Now is not a fun time to be engaged in a job search. This may actually be one of the worst times to look for a job in a decade. You’re seeking a job when people are literally not in their offices. It gets worse. Companies don’t want their personnel to meet with people face-to-face. Forget about shaking hands with someone.
The concept of “social distancing” is taking over. We are all trying to cocoon ourselves, hiding from everyone in the hopes that we don’t catch the coronavirus.
It doesn’t help matters that the stock market is crashing. Thursday’s shocking freefall in the prices of stocks put it on par with the 1987 stock market crash. Stocks have entered a bear market territory, loosely defined as being down 20% from the heights, which signals a recession may be in the near distance.
The economy and job market, which were looking strong only one month ago, are now very tenuous. There are talks of hiring freezes and layoffs. The Federal Reserve Bank needed to infuse trillions of dollars into the banking sector to ensure stability. Sectors, such as airlines, resorts, travel and tourism, conventions and conferences, concerts and sporting events, are in trouble. Nobody wants to be where there are crowds. Corporations don’t want to place people in situations where they can either catch or spread COVID-19. They want to both save their employees and also ward off any potential lawsuits asserting that people were put in harm’s way and are now affected by the virus.

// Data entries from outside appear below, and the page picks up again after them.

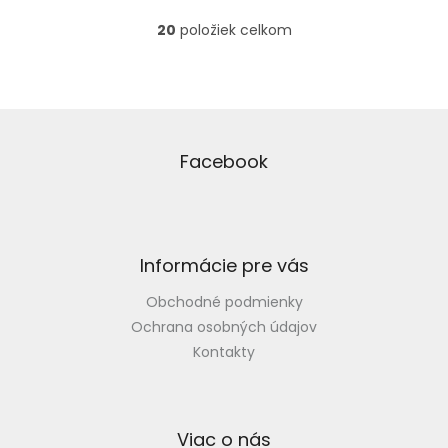
20
položiek celkom
O
v
l
á
d
Z
a
á
c
p
Facebook
i
ä
e
t
p
i
r
v
e
Informácie pre vás
k
y
Obchodné podmienky
v
ý
Ochrana osobných údajov
p
Kontakty
i
s
u
Viac o nás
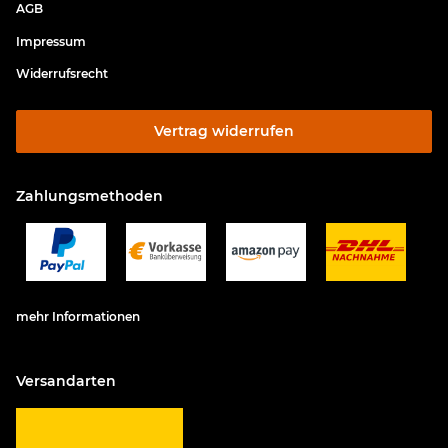
AGB
Impressum
Widerrufsrecht
Vertrag widerrufen
Zahlungsmethoden
mehr Informationen
Versandarten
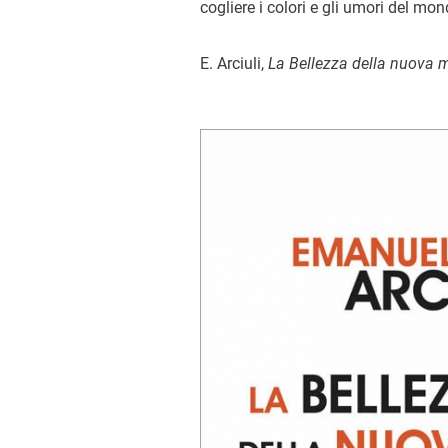
cogliere i colori e gli umori del mon
E. Arciuli,
La Bellezza della nuova 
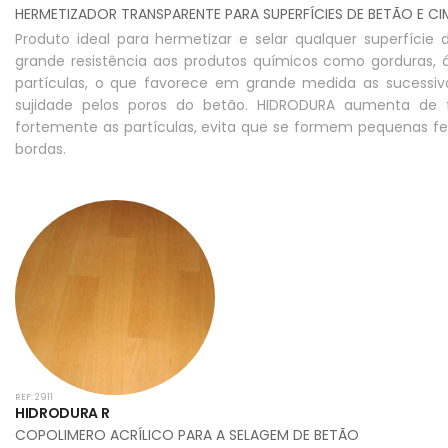
HERMETIZADOR TRANSPARENTE PARA SUPERFÍCIES DE BETÃO E C
Produto ideal para hermetizar e selar qualquer superfíc
grande resistência aos produtos químicos como gorduras, á
partículas, o que favorece em grande medida as sucessiv
sujidade pelos poros do betão. HIDRODURA aumenta de f
fortemente as partículas, evita que se formem pequenas 
bordas.
REF: 2911
HIDRODURA R
COPOLIMERO ACRÍLICO PARA A SELAGEM DE BETÃO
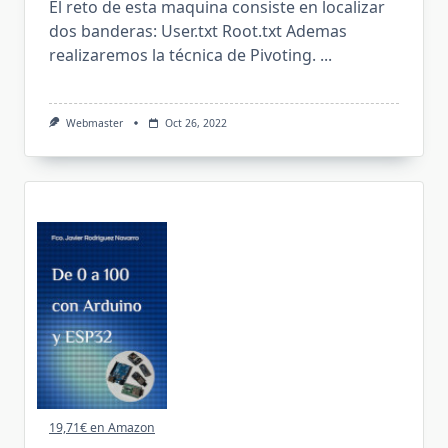
El reto de esta maquina consiste en localizar
dos banderas: User.txt Root.txt Ademas
realizaremos la técnica de Pivoting.
...
Webmaster
Oct 26, 2022
19,71€ en Amazon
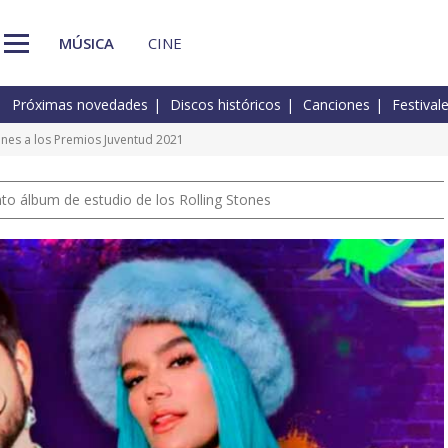
MÚSICA
CINE
Próximas novedades
Discos históricos
Canciones
Festival
ones a los Premios Juventud 2021
nto álbum de estudio de los Rolling Stones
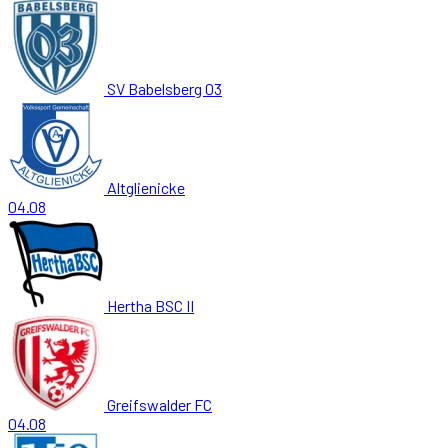
SV Babelsberg 03
Altglienicke
04.08
Hertha BSC II
Greifswalder FC
04.08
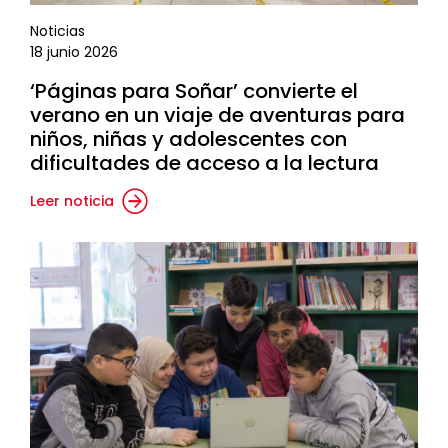
Noticias
18 junio 2026
‘Páginas para Soñar’ convierte el
verano en un viaje de aventuras para
niños, niñas y adolescentes con
dificultades de acceso a la lectura
Leer noticia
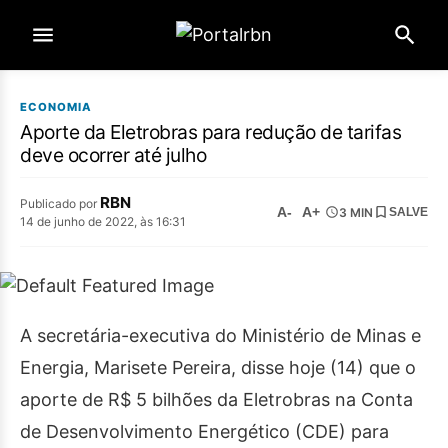
ECONOMIA
Aporte da Eletrobras para redução de tarifas
deve ocorrer até julho
RBN
Publicado por
A-
A+
3 MIN
SALVE
14 de junho de 2022, às 16:31
A secretária-executiva do Ministério de Minas e
Energia, Marisete Pereira, disse hoje (14) que o
aporte de R$ 5 bilhões da Eletrobras na Conta
de Desenvolvimento Energético (CDE) para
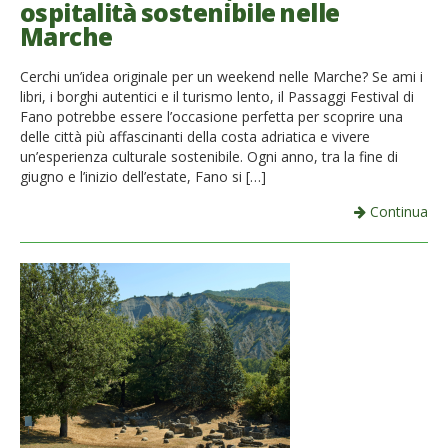
ospitalità sostenibile nelle
French
Marche
Italiano
Cerchi un’idea originale per un weekend nelle Marche? Se ami i
libri, i borghi autentici e il turismo lento, il Passaggi Festival di
Fano potrebbe essere l’occasione perfetta per scoprire una
delle città più affascinanti della costa adriatica e vivere
un’esperienza culturale sostenibile. Ogni anno, tra la fine di
giugno e l’inizio dell’estate, Fano si […]
Continua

Here’s the reality. For the short term, interviewing will be brutal. Companies are afraid to hire as they don’t know what will happen next. Executives will think, “Why should we hire this person when we might actually need to downsize employees?”
Even if an interview could take place, the logistics are difficult. With almost everyone working remotely, it’s not easy to pull everything together. If you are a mid-to-senior-level person, you’ll need to interview with three-to-six-plus individuals. This is hard to do when things are good, let alone when all of the professionals needed to participate are working independently at home. It’s doable, but not without hassles. It’s easier for management to say, “Let’s just hold off for now.”